The problem is, now we’re trying to right the Titanic. We’ve decided now that we don’t like this ‘pay me with stuff instead of money’ model. Except that the brands and PR folks have become used to our demands for stuff. We’ve told them that we’d be happy with an invite and reception and maybe a gift bag, or a product or two. And we want to not only change the rules but also the entire game.

It’s not easy. And it’s more challenging when we’re not all in this together. As long as women are willing to operate their business of blogging as the equivalent of the country doctor, we’re not going to make the strides necessary to begin receiving payment in the form of cash.

This past weekend I met Lisa McKenzie, one of the founders of Social Media Academy For Women.  We spent quite some time talking about this topic because it’s something her organization is working to change. She is brilliant and has worked with brands and women, yet still feels the frustration in trying to get them to buy in to their worth. But she’s on a mission to change the current model.

There is more to monetization than being paid to do posts and reviews. But those are a big part of how women communicate to other women. Our opinions are valuable but we don’t see that.

We shouldn’t be afraid to ask that we get paid a fair wage. Women should not feel that they are unworthy of being treated equitably. But so long as we continue to say it’s OK, then brands and PR agencies will continue with the current paradigm. It’s no different than what happened in the workplace in the 1970s an 80s. This time, though, it shouldn’t take us a decade to effect change. If we all get on the same page it will be easy.

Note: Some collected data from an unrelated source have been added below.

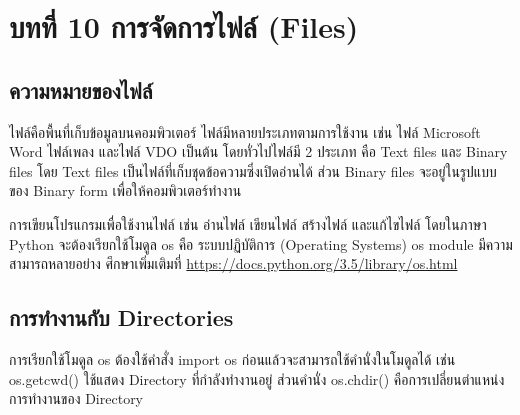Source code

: \chapter{บทที่ 10	การจัดการไฟล์ (Files)}
\section{ความหมายของไฟล์}

ไฟล์คือพื้นที่เก็บข้อมูลบนคอมพิวเตอร์ ไฟล์มีหลายประเภทตามการใช้งาน เช่น ไฟล์ Microsoft Word ไฟล์เพลง และไฟล์ VDO เป็นต้น โดยทั่วไปไฟล์มี 2 ประเภท คือ Text files และ Binary files โดย Text files เป็นไฟล์ที่เก็บชุดข้อความซึ่งเปิดอ่านได้ ส่วน Binary files จะอยู่ในรูปแบบของ Binary form เพื่อให้คอมพิวเตอร์ทำงาน

การเขียนโปรแกรมเพื่อใช้งานไฟล์ เช่น อ่านไฟล์ เขียนไฟล์ สร้างไฟล์ และแก้ไขไฟล์ โดยในภาษา Python จะต้องเรียกใช้โมดูล os คือ ระบบปฏิบัติการ (Operating Systems) os module มีความสามารถหลายอย่าง ศึกษาเพิ่มเติมที่ \url{https://docs.python.org/3.5/library/os.html}

\section{การทำงานกับ Directories}

การเรียกใช้โมดูล os ต้องใช้คำสั่ง import os ก่อนแล้วจะสามารถใช้คำนั่งในโมดูลได้ เช่น os.getcwd() ใช้แสดง Directory ที่กำลังทำงานอยู่ ส่วนคำนั่ง os.chdir() คือการเปลี่ยนตำแหน่งการทำงานของ Directory

\begin{codelist}{}{}
\end{codelist}

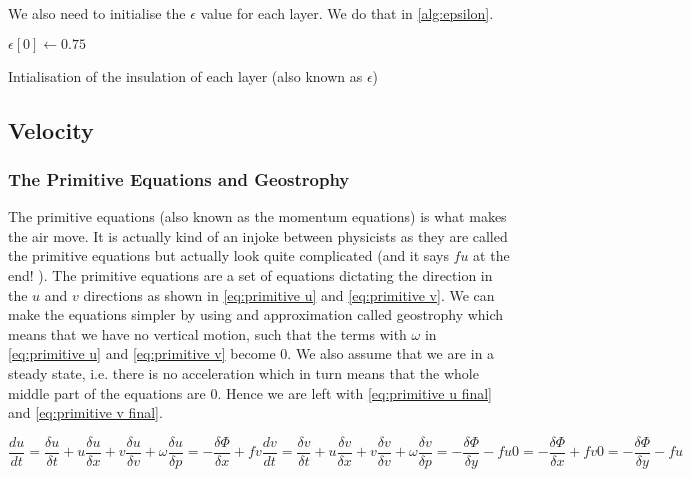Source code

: We also need to initialise the $\epsilon$ value for each layer. We do that in \autoref{alg:epsilon}.

\begin{algorithm}
    $\epsilon[0] \leftarrow 0.75$ \;
    \caption{Intialisation of the insulation of each layer (also known as $\epsilon$)}
    \label{alg:epsilon}
\end{algorithm}

\subsection{Velocity}
\subsubsection{The Primitive Equations and Geostrophy} \label{sec:primitive}
The primitive equations (also known as the momentum equations) is what makes the air move. It is actually kind of an injoke between physicists as they are called the primitive equations but 
actually look quite complicated (and it says $fu$ at the end! \cite{simon}). The primitive equations are a set of equations dictating the direction in the $u$ and $v$ directions as shown in 
\autoref{eq:primitive u} and \autoref{eq:primitive v}. We can make the equations simpler by using and approximation called geostrophy which means that we have no vertical motion, such that the
terms with $\omega$ in \autoref{eq:primitive u} and \autoref{eq:primitive v} become 0. We also assume that we are in a steady state, i.e. there is no acceleration which in turn means that the 
whole middle part of the equations are $0$. Hence we are left with \autoref{eq:primitive u final} and \autoref{eq:primitive v final}.

\begin{subequations}
    \begin{equation}
        \frac{du}{dt} = \frac{\delta u}{\delta t} + u\frac{\delta u}{ \delta x} + v\frac{\delta u}{\delta v} + \omega\frac{\delta u}{\delta p} = -\frac{\delta \Phi}{\delta x} + fv
        \label{eq:primitive u}
    \end{equation}
    \begin{equation}
        \frac{dv}{dt} = \frac{\delta v}{\delta t} + u\frac{\delta v}{ \delta x} + v\frac{\delta v}{\delta v} + \omega\frac{\delta v}{\delta p} = -\frac{\delta \Phi}{\delta y} - fu
        \label{eq:primitive v}
    \end{equation}

    \begin{equation}
        0 = -\frac{\delta \Phi}{\delta x} + fv
        \label{eq:primitive u final}
    \end{equation}
    \begin{equation}
        0 = -\frac{\delta \Phi}{\delta y} - fu
        \label{eq:primitive v final}
    \end{equation}
\end{subequations}

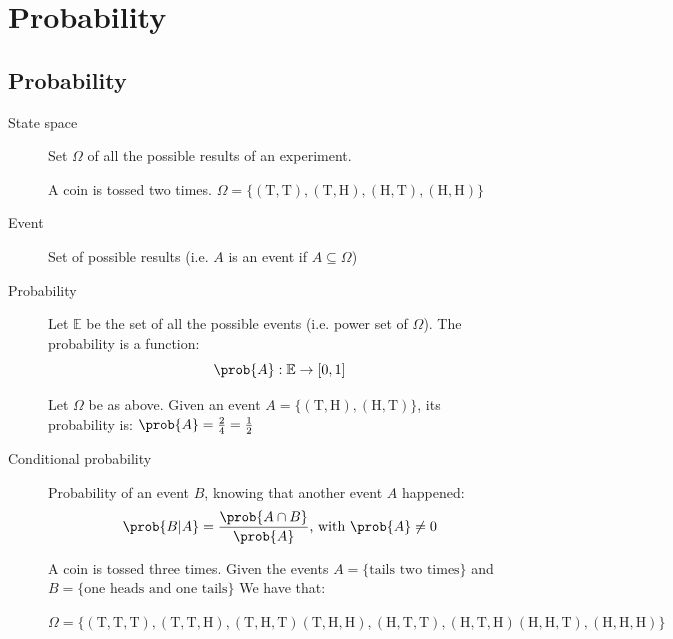 \chapter{Probability}


\section{Probability}
\begin{description}
    \item[State space] 
        Set $\Omega$ of all the possible results of an experiment.
        \begin{example}
            A coin is tossed two times. 
            $\Omega = \{ (\text{T}, \text{T}), (\text{T}, \text{H}), (\text{H}, \text{T}), (\text{H}, \text{H}) \}$
        \end{example}

    \item[Event] 
        Set of possible results (i.e. $A$ is an event if $A \subseteq \Omega$)

    \item[Probability] 
        Let $\mathbb{E}$ be the set of all the possible events (i.e. power set of $\Omega$).
        The probability is a function:
        \[ \prob{A}: \mathbb{E} \rightarrow [0, 1] \]
        \begin{example}
            Let $\Omega$ be as above.
            Given an event $A = \{ (\text{T}, \text{H}), (\text{H}, \text{T}) \}$, 
            its probability is: $\prob{A} = \frac{2}{4} = \frac{1}{2}$
        \end{example}

    \item[Conditional probability] 
        Probability of an event $B$, knowing that another event $A$ happened:
        \[ \prob{B \vert A} = \frac{\prob{A \cap B}}{\prob{A}} \text{, with } \prob{A} \neq 0 \]

        \begin{example}
            A coin is tossed three times. 
            Given the events $A = \{ \text{tails two times} \}$ and $B = \{ \text{one heads and one tails} \}$
            We have that:

            \begin{minipage}{\linewidth}
                \centering
                \small
                $\Omega = \{ 
                    (\text{T}, \text{T}, \text{T}), (\text{T}, \text{T}, \text{H}), (\text{T}, \text{H}, \text{T})
                    (\text{T}, \text{H}, \text{H}), (\text{H}, \text{T}, \text{T}), (\text{H}, \text{T}, \text{H})
                    (\text{H}, \text{H}, \text{T}), (\text{H}, \text{H}, \text{H})
                \}$
            \end{minipage}


\end{example}
\end{description}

Will we band together for progress? I’m not sure. I would hope so, but women are not always supportive of one another. There is a lot of competition and, well, if you’re still willing to work for random randomness the brands will never accept the change to a new system.

As women we deserve to be compensated for our time. We shouldn’t be afraid to ask for what we are worth. Most of us have worked outside the home and have been paid in legal tender. We weren’t asked to barter. Sure, there are times we’re willing to barter. But keep in mind, you can’t pay for your child to go to college with a pantry full of cereal or a really nice fridge.

Are you ready to change how business is done?